The plot is simple. Zac Effron plays the mustachio’d Chickie Donohue, a neighborhood guy just lookin’ to bring his buddies a beer. But, hey, forget about it; they’re in Vietnam. After seeing activists protest the war, Chickie pledges to deliver his boys a nice warm Pabst Blue Ribbon for their troubles. However, once he gets to Vietnam, Chickie learns that maybe war doesn’t have the chill hangout vibe he expected.
In 2017, Vietnam veteran Jerry Lembcke, author of The Spitting Image: Myth, Memory, And The Legacy Of Vietnam and Hanoi Jane: War, Sex, And Fantasies of Betrayal, published an op-ed in the New York Times about the mythic “spitting protestor,” which judging by the trailer is Chickie’s inspiration for his journey. Lembcke wrote:
Many of the stories have implausible details, like returning soldiers deplaning at San Francisco Airport, where they were met by groups of spitting hippies. In fact, return flights landed at military air bases like Travis, from which protesters would have been barred.

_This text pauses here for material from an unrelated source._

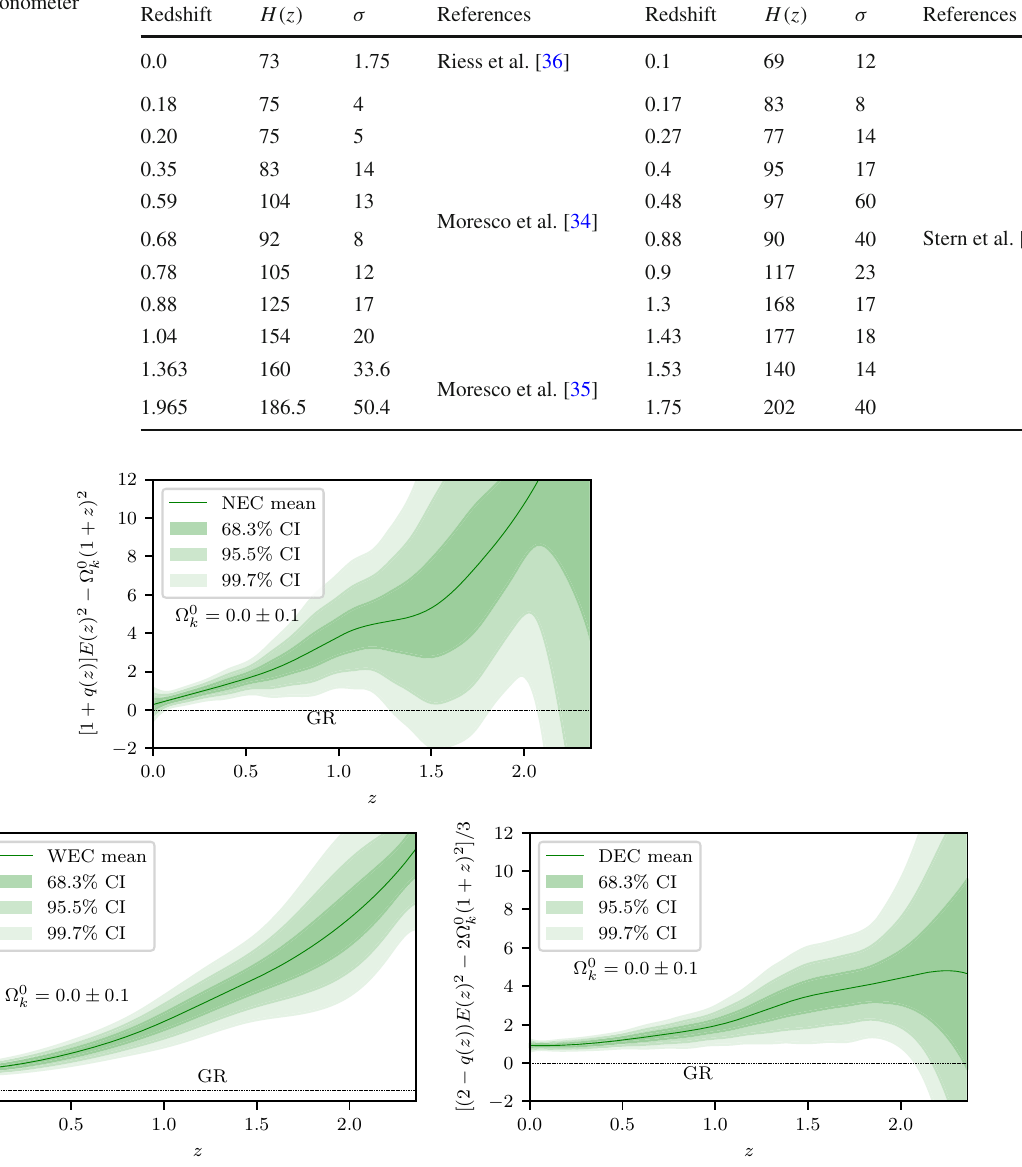
H ( z ) data. These MCMC results were obtained using a Gaussian prior on Ω 0 with zero mean and σ = 0 . 1. The black dashed line indicates k the GR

Others include claims that military authorities told them on returning flights to change into civilian clothes upon arrival lest they be attacked by protesters. Trash cans at the Los Angeles airport were piled high with abandoned uniforms, according to one eyewitness, a sight that would surely have been documented by news photographers — if it had existed.
The Greatest Beer Run Ever reunites Farrelly with his Kingpin and Osmosis Jones star Bill Murray, who plays a surly but encouraging bartender. The movie also boasts Russell Crowe, and it’s just exciting to see him in another comedy, even if this one doesn’t look remotely as funny or cutting as The Nice Guys. All we need to know now is how many times “Fortunate Son” plays in this movie.
The Greatest Beer Run Ever hits theaters and Apple TV+ on September 30.